Sabtu, 05 Januari 2019

[Cerbung] Sekeranjang Hujan #9-3









Sebelumnya



* * *



Menjelang siang pada hari Selasa, dengan jantung berdebar kencang, Maxi membuka amplop berisi keputusan lokasi penempatan kerjanya. Senyumnya terbit ketika mendapati bahwa ia sudah resmi ditempatkan pada divisi maintenance di Cikarang, sesuai keinginannya. Karenanya akan ada pembaruan kontrak kerja yang berhubungan dengan lokasi penempatan.

Ketika menunggu giliran untuk penandatanganan pembaruan kontrak kerja, ia bertukar cerita dengan rekan-rekan seangkatannya. Ternyata tidak semua bernasib semujur dirinya. Tapi semua yang ‘belum beruntung’ menerima dengan lapang dada keputusan itu, karena saat ini mencari kerja memang bukan hal yang mudah. Apalagi di perusahaan besar seperti Royal Interinusa.

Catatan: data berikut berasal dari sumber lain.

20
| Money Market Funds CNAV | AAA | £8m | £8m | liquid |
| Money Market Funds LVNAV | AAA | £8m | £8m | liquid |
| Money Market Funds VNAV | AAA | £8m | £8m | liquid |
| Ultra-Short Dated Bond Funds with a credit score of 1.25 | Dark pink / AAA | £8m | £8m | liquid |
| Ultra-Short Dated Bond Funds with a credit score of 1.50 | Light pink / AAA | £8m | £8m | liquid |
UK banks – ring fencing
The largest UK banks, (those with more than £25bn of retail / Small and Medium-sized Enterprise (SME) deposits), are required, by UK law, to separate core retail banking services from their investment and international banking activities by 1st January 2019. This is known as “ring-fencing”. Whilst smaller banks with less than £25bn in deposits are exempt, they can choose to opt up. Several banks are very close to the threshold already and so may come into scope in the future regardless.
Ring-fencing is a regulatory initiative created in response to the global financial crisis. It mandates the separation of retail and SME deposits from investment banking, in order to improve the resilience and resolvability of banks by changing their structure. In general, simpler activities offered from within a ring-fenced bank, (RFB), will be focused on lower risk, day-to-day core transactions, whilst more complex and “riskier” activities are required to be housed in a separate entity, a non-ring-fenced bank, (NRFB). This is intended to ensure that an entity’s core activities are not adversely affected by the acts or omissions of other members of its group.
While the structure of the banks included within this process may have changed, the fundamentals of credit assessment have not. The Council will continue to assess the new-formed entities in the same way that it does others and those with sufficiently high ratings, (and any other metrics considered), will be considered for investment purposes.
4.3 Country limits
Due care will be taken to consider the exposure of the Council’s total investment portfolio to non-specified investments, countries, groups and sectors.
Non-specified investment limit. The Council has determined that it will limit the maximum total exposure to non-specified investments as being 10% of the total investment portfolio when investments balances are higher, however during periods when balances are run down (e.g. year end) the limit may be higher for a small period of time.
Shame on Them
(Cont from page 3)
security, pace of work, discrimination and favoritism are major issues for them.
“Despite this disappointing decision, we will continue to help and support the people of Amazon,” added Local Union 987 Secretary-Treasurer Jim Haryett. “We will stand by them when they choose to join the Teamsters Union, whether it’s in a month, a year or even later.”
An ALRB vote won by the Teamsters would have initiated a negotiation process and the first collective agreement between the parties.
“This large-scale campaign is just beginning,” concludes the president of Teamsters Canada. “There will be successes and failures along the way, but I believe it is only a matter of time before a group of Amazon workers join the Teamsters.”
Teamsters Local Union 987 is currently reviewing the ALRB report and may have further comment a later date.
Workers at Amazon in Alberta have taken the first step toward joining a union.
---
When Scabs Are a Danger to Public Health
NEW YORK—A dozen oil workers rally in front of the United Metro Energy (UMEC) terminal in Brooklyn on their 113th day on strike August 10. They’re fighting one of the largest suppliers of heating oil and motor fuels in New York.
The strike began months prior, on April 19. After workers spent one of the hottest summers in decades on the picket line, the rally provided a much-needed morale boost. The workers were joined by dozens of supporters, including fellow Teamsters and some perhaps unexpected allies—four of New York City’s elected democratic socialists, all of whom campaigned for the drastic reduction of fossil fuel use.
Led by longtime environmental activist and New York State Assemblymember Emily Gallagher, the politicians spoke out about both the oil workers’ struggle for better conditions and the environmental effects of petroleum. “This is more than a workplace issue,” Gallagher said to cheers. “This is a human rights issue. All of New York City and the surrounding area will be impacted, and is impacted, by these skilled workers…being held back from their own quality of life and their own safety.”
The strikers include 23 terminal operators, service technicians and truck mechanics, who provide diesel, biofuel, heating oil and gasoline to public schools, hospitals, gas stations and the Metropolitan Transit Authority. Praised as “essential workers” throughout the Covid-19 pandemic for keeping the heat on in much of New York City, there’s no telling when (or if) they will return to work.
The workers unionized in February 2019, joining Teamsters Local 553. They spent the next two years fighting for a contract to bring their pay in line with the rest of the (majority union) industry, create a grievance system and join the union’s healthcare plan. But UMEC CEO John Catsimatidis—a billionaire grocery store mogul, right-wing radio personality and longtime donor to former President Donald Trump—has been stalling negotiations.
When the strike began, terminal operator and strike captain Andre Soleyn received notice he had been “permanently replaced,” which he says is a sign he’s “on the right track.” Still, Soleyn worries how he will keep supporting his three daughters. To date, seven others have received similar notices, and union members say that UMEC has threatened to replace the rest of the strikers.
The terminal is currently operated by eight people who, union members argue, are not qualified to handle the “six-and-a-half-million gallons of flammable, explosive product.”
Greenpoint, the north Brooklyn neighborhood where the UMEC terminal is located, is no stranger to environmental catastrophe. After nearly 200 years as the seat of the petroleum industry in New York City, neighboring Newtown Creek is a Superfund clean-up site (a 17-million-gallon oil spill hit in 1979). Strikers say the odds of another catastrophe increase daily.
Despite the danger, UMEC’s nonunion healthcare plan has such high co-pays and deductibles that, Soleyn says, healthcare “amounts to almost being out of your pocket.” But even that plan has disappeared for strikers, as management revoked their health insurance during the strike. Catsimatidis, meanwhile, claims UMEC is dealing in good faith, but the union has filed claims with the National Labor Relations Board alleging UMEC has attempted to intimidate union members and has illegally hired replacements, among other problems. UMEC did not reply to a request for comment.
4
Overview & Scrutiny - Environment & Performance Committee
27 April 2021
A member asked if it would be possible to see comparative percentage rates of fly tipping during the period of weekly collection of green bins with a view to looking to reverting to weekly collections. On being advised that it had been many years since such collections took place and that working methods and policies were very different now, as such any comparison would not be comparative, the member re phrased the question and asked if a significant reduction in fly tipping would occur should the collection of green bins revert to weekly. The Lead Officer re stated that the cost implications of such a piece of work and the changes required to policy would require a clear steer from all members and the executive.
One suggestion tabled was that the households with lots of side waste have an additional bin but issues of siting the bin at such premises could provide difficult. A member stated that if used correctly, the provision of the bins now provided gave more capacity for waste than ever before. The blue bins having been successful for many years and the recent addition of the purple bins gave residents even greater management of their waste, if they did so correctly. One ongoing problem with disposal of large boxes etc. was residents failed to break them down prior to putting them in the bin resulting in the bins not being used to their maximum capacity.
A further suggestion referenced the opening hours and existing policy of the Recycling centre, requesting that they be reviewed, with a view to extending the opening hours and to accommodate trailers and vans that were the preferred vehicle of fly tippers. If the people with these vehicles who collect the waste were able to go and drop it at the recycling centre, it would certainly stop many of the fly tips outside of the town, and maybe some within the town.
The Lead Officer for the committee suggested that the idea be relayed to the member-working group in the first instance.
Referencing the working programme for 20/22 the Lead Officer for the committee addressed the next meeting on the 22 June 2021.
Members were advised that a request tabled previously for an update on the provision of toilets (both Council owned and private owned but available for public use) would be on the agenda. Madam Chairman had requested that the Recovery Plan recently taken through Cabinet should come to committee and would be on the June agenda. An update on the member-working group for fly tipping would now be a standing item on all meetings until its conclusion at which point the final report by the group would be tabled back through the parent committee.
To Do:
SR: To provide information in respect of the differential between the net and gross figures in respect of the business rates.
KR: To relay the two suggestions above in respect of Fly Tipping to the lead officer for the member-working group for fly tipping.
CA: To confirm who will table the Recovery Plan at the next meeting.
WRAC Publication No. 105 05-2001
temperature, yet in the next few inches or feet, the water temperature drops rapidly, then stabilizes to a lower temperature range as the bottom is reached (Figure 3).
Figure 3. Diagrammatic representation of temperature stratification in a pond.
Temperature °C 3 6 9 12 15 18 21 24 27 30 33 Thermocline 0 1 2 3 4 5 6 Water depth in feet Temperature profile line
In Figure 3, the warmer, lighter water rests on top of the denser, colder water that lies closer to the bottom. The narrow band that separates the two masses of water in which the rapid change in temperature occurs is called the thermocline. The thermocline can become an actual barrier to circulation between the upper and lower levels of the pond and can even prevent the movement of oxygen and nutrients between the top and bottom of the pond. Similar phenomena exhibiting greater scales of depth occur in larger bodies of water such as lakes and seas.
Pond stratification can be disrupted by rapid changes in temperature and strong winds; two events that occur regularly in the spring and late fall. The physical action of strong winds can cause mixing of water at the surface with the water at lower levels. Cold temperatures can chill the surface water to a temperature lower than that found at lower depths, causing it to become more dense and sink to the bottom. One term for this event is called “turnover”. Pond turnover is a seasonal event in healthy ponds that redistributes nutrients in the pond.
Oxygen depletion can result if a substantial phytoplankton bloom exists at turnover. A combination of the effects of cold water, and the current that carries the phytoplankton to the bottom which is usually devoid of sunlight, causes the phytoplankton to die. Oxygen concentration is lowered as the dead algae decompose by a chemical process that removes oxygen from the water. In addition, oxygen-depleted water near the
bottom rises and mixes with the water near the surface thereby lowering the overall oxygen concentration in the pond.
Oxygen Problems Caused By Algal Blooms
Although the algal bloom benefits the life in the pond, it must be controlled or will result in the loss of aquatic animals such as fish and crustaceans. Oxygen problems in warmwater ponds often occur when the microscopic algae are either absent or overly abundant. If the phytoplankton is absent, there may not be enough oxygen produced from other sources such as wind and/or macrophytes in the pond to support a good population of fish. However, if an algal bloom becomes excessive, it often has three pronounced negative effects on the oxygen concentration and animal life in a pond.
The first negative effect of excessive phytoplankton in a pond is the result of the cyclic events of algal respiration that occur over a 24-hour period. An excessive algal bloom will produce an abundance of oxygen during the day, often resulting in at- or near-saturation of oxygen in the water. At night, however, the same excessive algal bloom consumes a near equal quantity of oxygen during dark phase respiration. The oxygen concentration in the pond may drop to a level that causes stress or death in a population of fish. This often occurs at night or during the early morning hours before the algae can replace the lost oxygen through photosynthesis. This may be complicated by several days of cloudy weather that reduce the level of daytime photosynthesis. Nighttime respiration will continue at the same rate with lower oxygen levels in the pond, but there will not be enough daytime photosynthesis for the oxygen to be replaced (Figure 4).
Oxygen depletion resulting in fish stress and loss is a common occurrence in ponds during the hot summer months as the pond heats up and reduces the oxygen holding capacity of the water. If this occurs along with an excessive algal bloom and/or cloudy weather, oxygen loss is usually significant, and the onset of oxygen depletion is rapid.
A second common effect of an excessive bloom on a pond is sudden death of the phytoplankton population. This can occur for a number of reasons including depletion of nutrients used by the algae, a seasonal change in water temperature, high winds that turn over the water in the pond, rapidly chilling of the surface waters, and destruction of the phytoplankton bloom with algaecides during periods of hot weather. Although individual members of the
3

Dan, ia sempat tercenung karena benar-benar ada pembaruan klausul pada kontrak selain penambahan lokasi penempatannya. Ada pasal bahwa ia harus bersedia diperbantukan untuk menangani kerusakan dan pemeliharaan mesin di Karawang dan Tangsel bila tenaganya dibutuhkan. Sebagai kompensasinya, ia akan menerima tambahan upah dalam hitungan lembur. Tapi mengingat pembicaraan dengan ayahnya tentang pentingnya menjaga konduite dan rekam jejak, ia pun dengan ringan menorehkan tanda tangan di atas meterai.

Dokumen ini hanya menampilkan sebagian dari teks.